Location
- Country: Canada
- Province: Quebec
- Region: Côte-Nord
- RCM: Sept-Rivières Regional County Municipality

Physical characteristics
- Mouth: Gulf of Saint Lawrence
- • coordinates: 50°15′33″N 65°44′40″W﻿ / ﻿50.259167°N 65.744444°W
- • elevation: 0 metres (0 ft)
- Basin size: 186 square kilometres (72 sq mi)

= Loups Marins River =

Loups Marins River (Rivière aux Loups Marins, Seal River) is a river in the Côte-Nord region of Quebec, Canada.

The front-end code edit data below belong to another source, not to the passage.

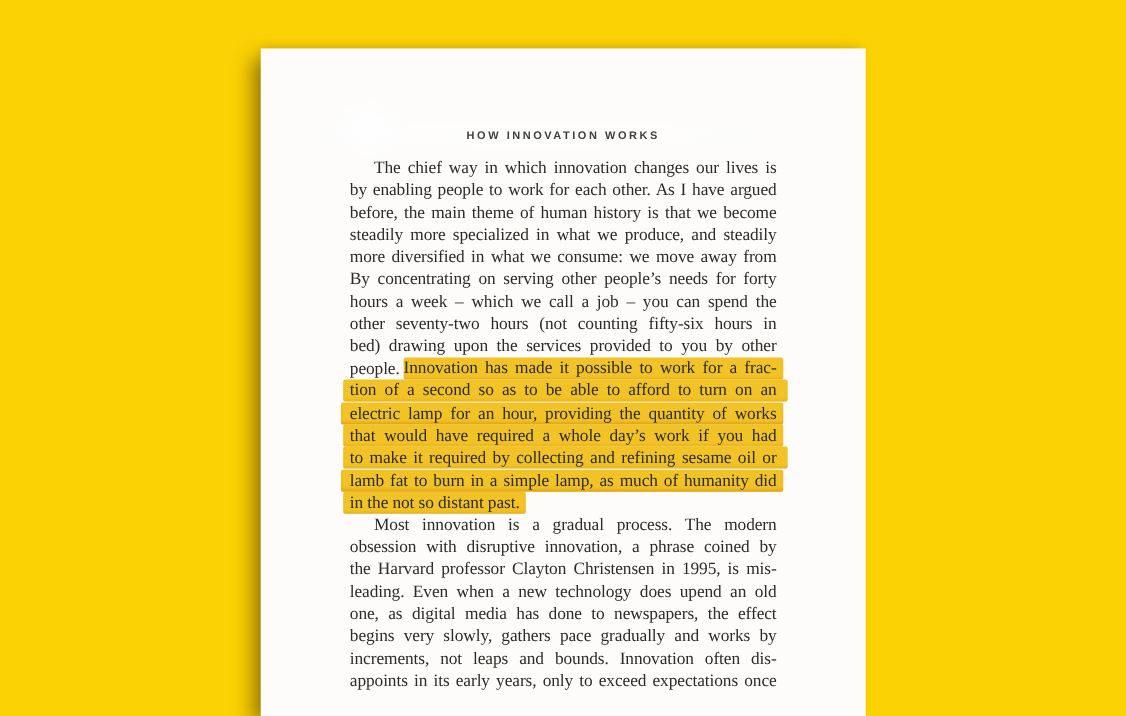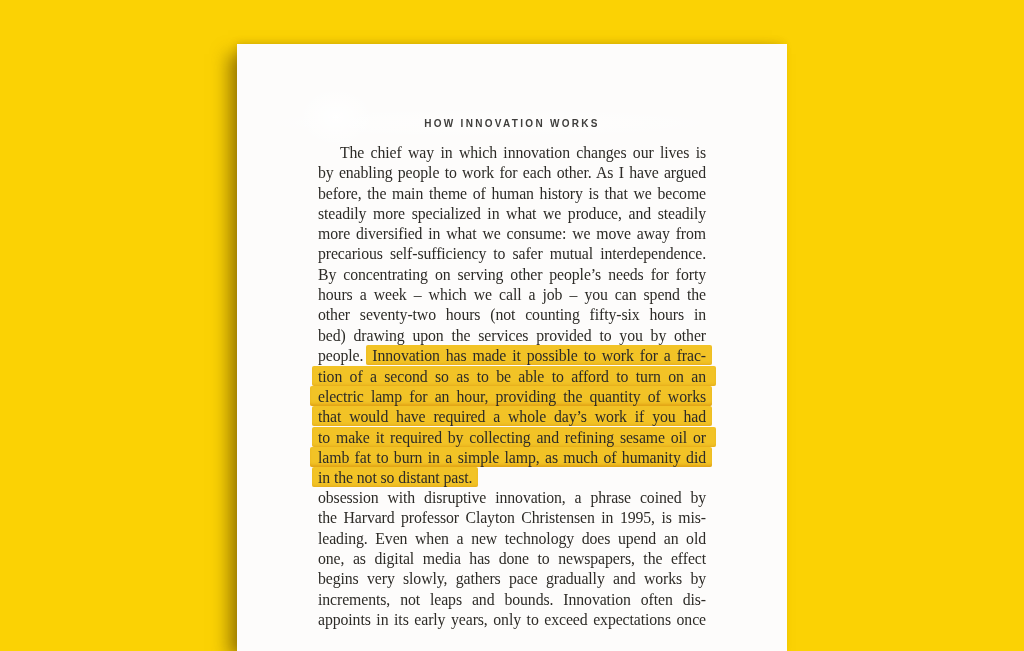"precarious self-sufficiency to safer" div.line { html: <div>precarious self-sufficiency to safer mutual interdependence.</div> -> none }
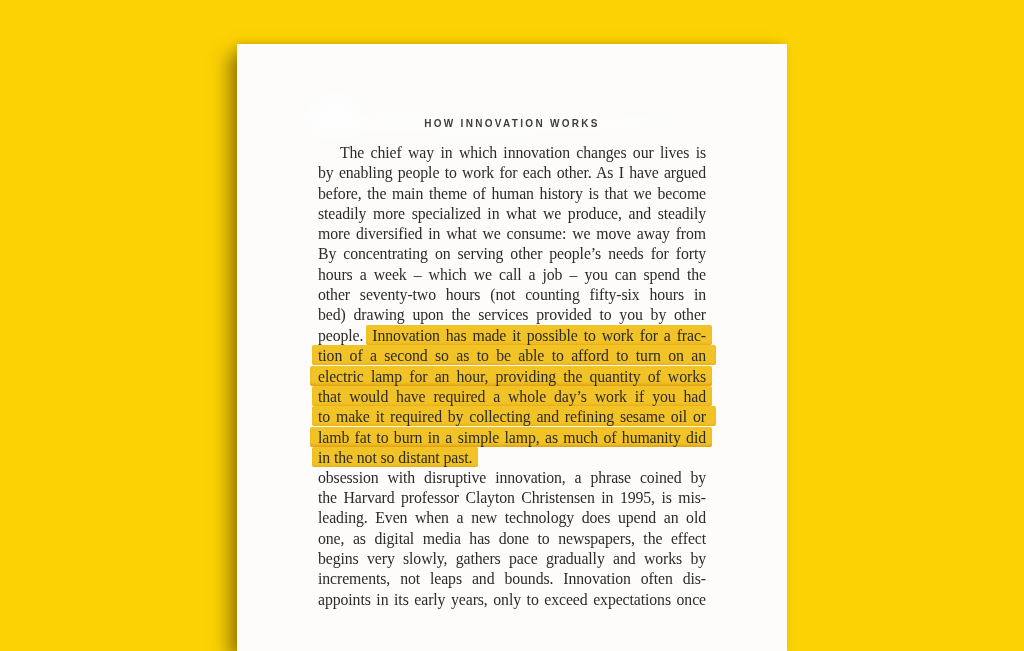"Innovation has made it possible" .hl.start { padding-left: 6px -> 0 }
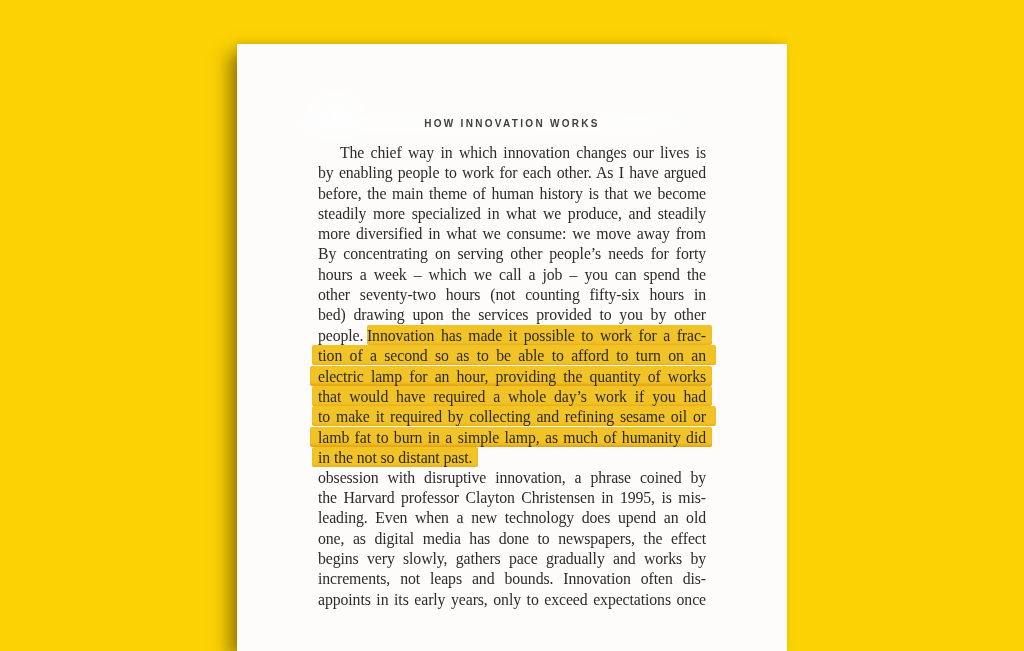"Most innovation is a gradual" div.line { html: none -> <div>Most innovation is a gradual process. The modern</div> }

It empties into the Gulf of Saint Lawrence.

==Location==

The Loups Marins River rises on the Canadian Shield and flows south to the Saint Lawrence.
The course of the river is dictated by fractures in the bedrock.
The mouth of the river is in the municipality of Sept-Îles of the Sept-Rivières Regional County Municipality.
The name was made official on 5 December 1968. Its origin is not known.
The river's estuary is 2.1 mi west of the Pointe à la Perche.
It gives boats shelter from west winds.
A wooden cross standing on the rocks marks the western entrance to the river's estuary, which has about 3 m of water.

==Basin==

The river basin cover 186 km2.
It lies between the basins of the Matamec River to the west and the Pigou River to the east.
The basin is partly in the unorganized territory of Rivière-Nipissis and partly in the municipality of Sept-Îles.

==Environment==

A map of the ecological regions of Quebec shows the river in sub-regions 6j-T and 6m-T of the east spruce/moss subdomain.
The hoary bat (Lasiurus cinereus), suspected of being threatened or vulnerable in the province, was observed between 1999 and 2000 in a forest of firs and alders on the west side of the Loups Marins River.
The 9.18 km2 Waterfowl concentration area of Rivière aux Loups Marins, Île de la Grande Anse, designated an IUCN Category IV Water fowl gathering area in 1998, covers the east part of the river's estuary and the coastline east to the Île de la Grande Anse.